Difficulties encountered:
- Because of several events (the mentioned thesis, exams, a festival), I won't have much time this week. But by next Wednesday, everything should be resolved and I should finally be able to completely concentrate on this project.
Change Log:
- Committed a new (hopefully bug free) version of the module's D6 port and several tests.
2008-06-17
Task summary: As notified, I couldn't work very much on the project this week. Almost finished a patch that adds one more feature and briefly looked into the Views integration. Next week I plan to accomplish much more, i.e. finish that patch and maybe some others, maybe also add tests for those and certainly get my hands on the Views integration properly.
Change Log:
- None.
2008-06-24
Task summary: Finished the feature patch and some minor style issues. Worked on the first Views integration prototype, which I'll continue working on next week.
Change Log:
- None. Waiting for feedback before committing the changes mentioned above.
2008-07-01
Task summary: Added some other minor features, finished and published the first Views integration prototype. Researched other ways to do it for the second one, and for ways to improve the first. Next week I'll continue research and start coding on the second prototype. Also will try to improve the first. And I'll set up a public test installation with the first (and maybe the second, if done by then) prototype.
Change Log:
- Committed several changes to the D5 and D6 branches of apachesolr.
- Moved Views integration development to the project's HEAD.



Please commit first, get feedback later :)

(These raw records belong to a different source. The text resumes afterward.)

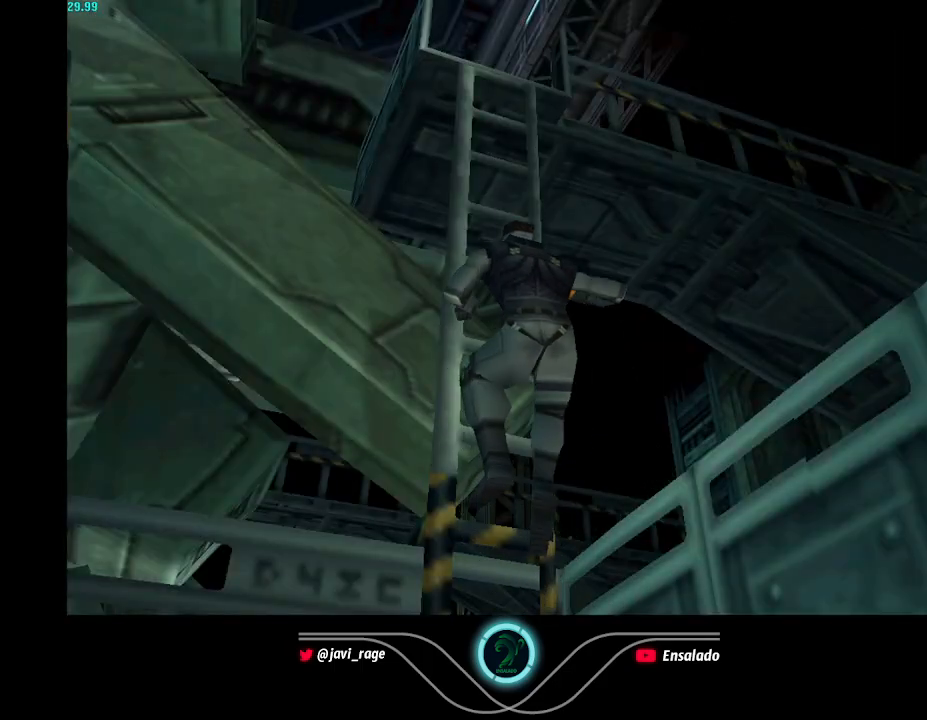
{"buttons": [], "left_stick": "center", "button_events": []}
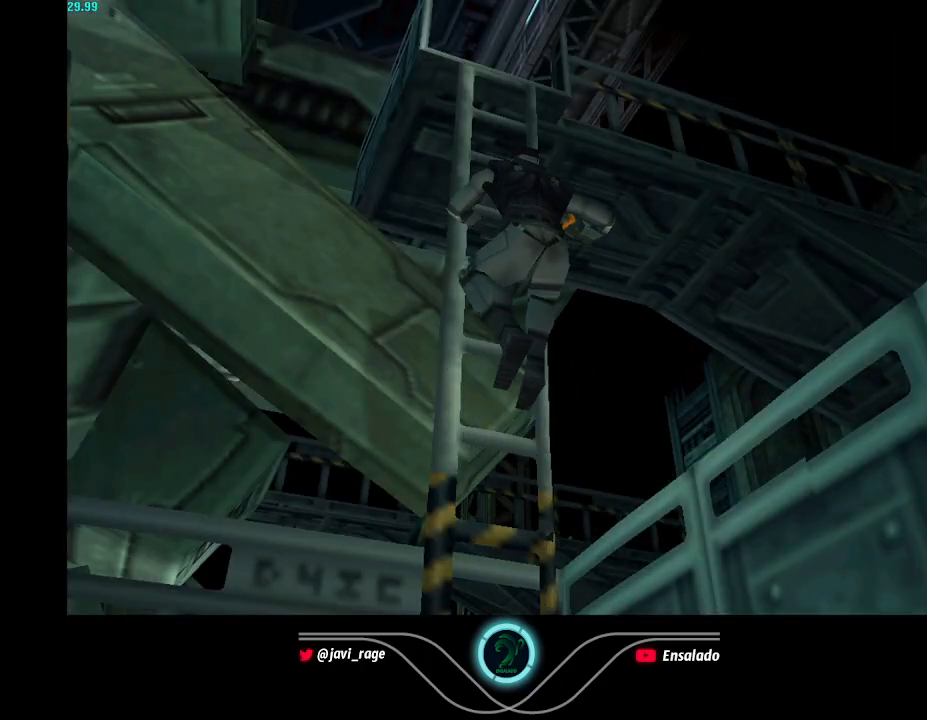
{"buttons": [], "left_stick": "center", "button_events": []}
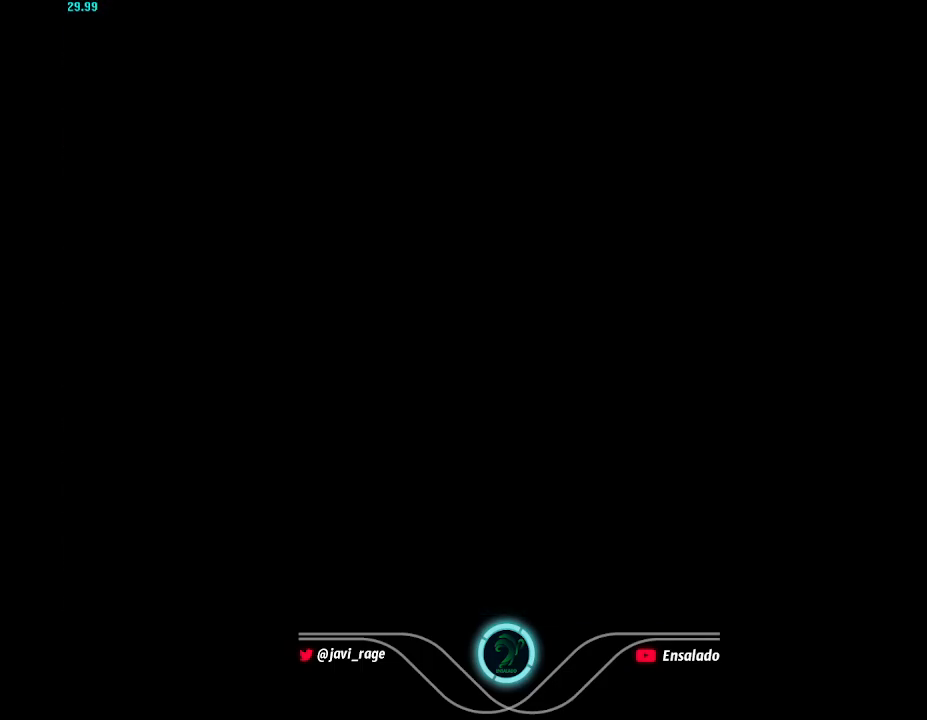
{"buttons": [], "left_stick": "center", "button_events": []}
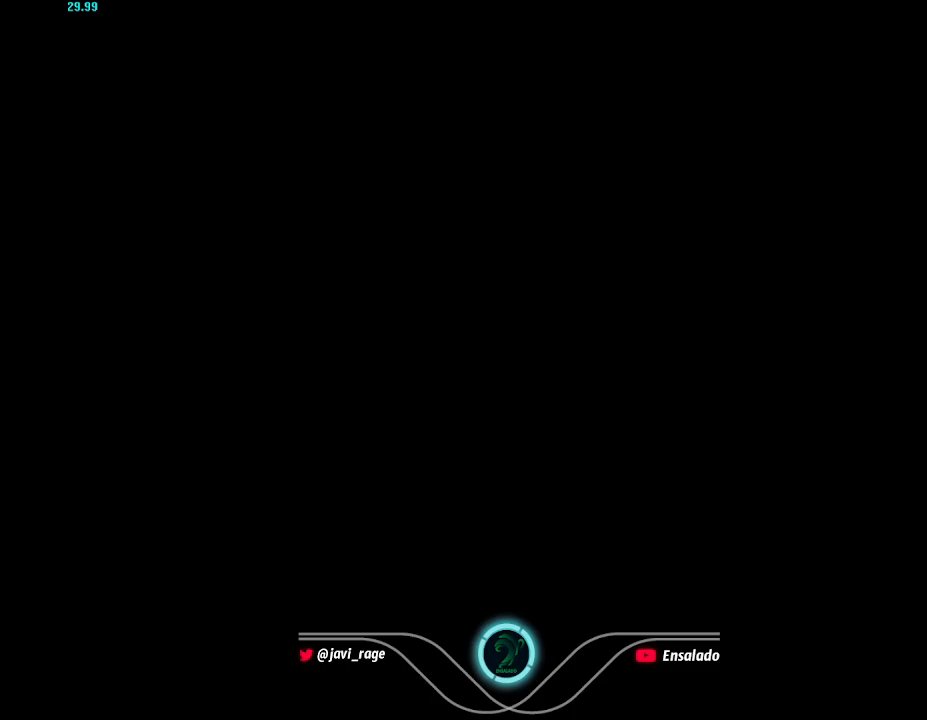
{"buttons": [], "left_stick": "center", "button_events": []}
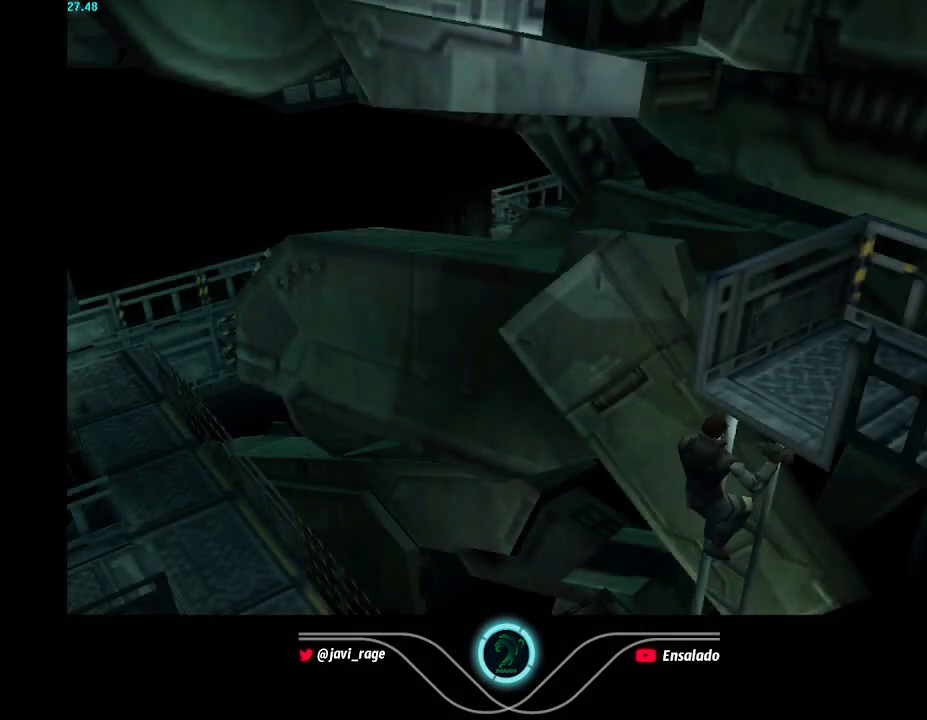
{"buttons": [], "left_stick": "center", "button_events": []}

I've been noticing a trend where people say things in their status reports like they're waiting on $thingy to commit their code. Please just COMMIT YOUR CODE. :) Ideally, you want to have commits at least daily, sometimes 20 times a day. It's good that you've been filling out status reports, but when we don't see commits happening on projects for 7+ days, we start to get nervous. ;)
Every time you get a little piece done, it should be committed. This allows someone to go back and view the history of how the project evolved, and also allows you to roll back individual changes that might've broken something without having to go back and figure out what all you need to change manually. Let the computers do the hard work! ;) It also lets people look at what you're doing and provide feedback as you're doing it.

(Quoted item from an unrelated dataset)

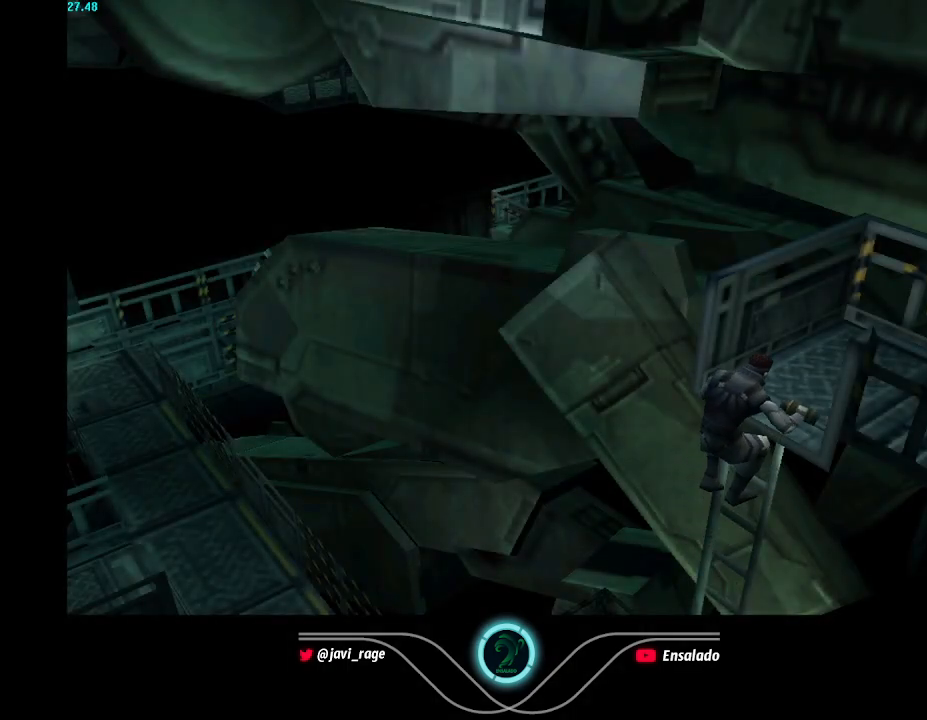
{"buttons": [], "left_stick": "center", "button_events": []}
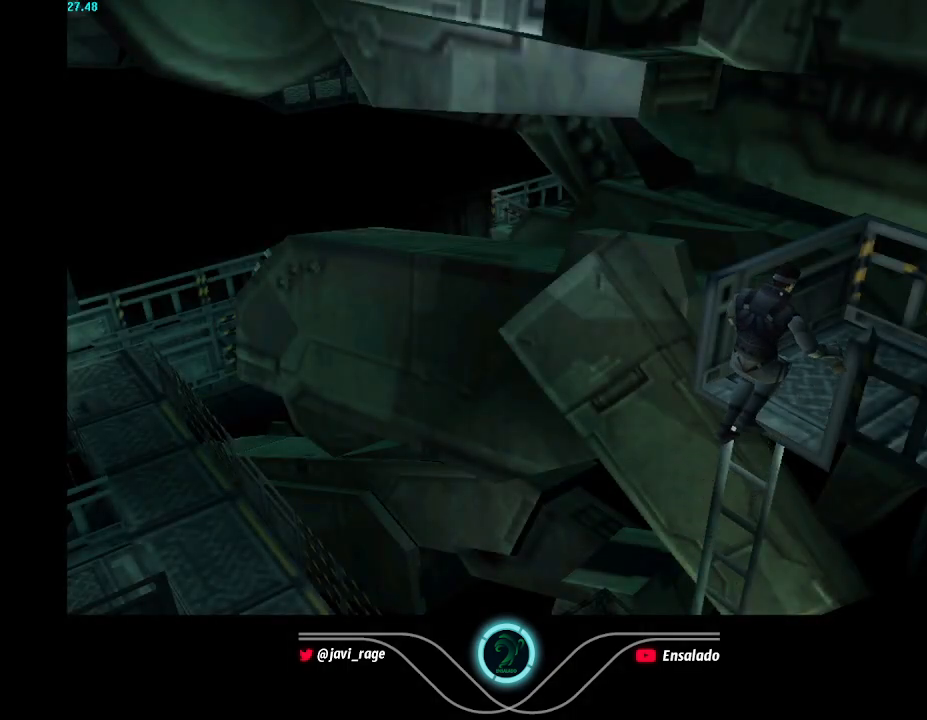
{"buttons": [], "left_stick": "center", "button_events": []}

I'll try, but it's not so easy
Since I'm working on an existing project, that already works, I can't just commit anything, people who want to just download the module and don't want to help testing would be a bit frustrated to find non-functioning bits in the module.
In a few days we'll make an official release, which will make things a bit easier for commiting, but then there is another problem:
Since I'm creating several prototypes for the main task, I can't just commit that code without adding a branch for each, which would be a bit oversized just for this task.
So, I'll try and commit as often as I can, but I'm afraid that most things will have to stay in patch form most of the time.
And apart from that, this is mostly an R&D project at its core, so the patches and commits don't cover all of the work, too.
Each student should have a project for their SoC project
....as outlined at the initial "Welcome" post at http://groups.drupal.org/node/10879.
It's fine if this project goes away at the end of SoC; many will, including http://drupal.org/project/color_soc08 and http://drupal.org/project/new_aggregator, once they get into Drupal core. But if you don't have commit access to apache_solr, we still need a way to download the same version of the code that you're working on, as well as see your incremental progress.